Il suit de là, sans qu’il soit besoin de se prononcer sur l’existence d’un moyen propre à créer un doute sérieux quant à la légalité de la décision attaquée, que les conclusions de M. A... tendant à ce que le juge des référés prononce la suspension de l’exécution de la décision du 27 octobre 2025 du directeur du centre pénitentiaire de Nancy doivent être rejetées. Il en va de même, par voie de conséquence, de ses conclusions aux fins d’injonction sous astreinte ainsi que de celles présentées au titre de l’article L. 761-1 du code de justice administrative et de l’article 37 de la loi du 10 juillet 1991, sans qu’il y ait lieu d’admettre le requérant au bénéfice de l’aide juridictionnelle à titre provisoire.



O R D O N N E :



Article 1er : La requête de M. A... est rejetée.

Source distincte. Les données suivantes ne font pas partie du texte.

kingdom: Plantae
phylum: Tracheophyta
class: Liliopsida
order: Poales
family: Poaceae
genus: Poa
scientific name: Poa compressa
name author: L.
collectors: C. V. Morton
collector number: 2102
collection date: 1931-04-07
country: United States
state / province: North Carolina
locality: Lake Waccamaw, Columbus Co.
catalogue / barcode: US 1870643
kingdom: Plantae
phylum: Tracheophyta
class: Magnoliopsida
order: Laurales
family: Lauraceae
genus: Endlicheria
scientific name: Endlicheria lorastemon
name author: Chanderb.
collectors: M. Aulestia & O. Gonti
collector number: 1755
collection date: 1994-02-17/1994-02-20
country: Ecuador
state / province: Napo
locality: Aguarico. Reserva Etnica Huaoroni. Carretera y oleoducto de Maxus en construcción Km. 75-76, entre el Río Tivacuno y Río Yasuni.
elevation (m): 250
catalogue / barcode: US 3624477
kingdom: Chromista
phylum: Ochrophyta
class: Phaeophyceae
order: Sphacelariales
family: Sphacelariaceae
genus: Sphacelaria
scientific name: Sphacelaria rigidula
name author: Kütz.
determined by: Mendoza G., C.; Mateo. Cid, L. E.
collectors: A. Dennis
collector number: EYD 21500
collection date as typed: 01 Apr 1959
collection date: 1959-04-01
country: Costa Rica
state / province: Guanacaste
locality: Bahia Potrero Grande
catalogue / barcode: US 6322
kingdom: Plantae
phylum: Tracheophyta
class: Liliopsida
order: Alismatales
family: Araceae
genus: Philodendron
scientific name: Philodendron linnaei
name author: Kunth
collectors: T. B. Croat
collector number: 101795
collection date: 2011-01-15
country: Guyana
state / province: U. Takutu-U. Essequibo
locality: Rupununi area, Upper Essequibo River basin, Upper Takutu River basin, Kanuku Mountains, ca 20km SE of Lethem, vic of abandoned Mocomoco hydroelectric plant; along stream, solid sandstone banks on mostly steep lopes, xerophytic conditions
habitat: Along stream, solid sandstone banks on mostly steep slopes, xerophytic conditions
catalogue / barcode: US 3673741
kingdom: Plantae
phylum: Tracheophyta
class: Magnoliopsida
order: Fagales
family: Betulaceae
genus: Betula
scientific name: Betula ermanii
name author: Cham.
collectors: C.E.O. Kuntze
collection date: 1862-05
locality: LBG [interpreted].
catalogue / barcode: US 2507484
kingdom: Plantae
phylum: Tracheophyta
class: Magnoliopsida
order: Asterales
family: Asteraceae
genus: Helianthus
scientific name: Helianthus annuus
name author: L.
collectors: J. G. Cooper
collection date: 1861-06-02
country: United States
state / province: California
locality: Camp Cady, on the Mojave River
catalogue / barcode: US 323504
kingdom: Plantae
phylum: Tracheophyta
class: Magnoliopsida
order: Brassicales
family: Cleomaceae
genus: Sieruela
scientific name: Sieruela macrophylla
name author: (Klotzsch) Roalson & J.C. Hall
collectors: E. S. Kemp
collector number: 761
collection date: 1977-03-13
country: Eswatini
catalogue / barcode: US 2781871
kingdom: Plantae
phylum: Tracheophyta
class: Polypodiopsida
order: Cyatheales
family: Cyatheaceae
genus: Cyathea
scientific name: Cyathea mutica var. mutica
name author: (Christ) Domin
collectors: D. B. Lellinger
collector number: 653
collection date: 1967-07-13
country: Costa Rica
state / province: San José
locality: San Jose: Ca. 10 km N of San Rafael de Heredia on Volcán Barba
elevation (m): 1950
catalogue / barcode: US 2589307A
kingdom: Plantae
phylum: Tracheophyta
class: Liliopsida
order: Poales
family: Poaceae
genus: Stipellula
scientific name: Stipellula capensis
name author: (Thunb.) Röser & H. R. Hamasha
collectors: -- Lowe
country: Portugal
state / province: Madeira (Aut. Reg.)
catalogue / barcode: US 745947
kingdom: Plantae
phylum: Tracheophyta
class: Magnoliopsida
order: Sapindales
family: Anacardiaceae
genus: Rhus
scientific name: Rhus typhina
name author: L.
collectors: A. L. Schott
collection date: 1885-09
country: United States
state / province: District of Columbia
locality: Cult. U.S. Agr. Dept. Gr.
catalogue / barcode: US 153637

Article 2 : La présente ordonnance sera notifiée à M. B... A....


Fait à Nancy, le 12 décembre 2025.



Le juge des référés,





B. Coudert





La République mande et ordonne au garde des sceaux, ministre de la justice en ce qui le concerne ou à tous commissaires de justice à ce requis en ce qui concerne les voies de droit commun contre les parties privées, de pourvoir à l'exécution de la présente ordonnance.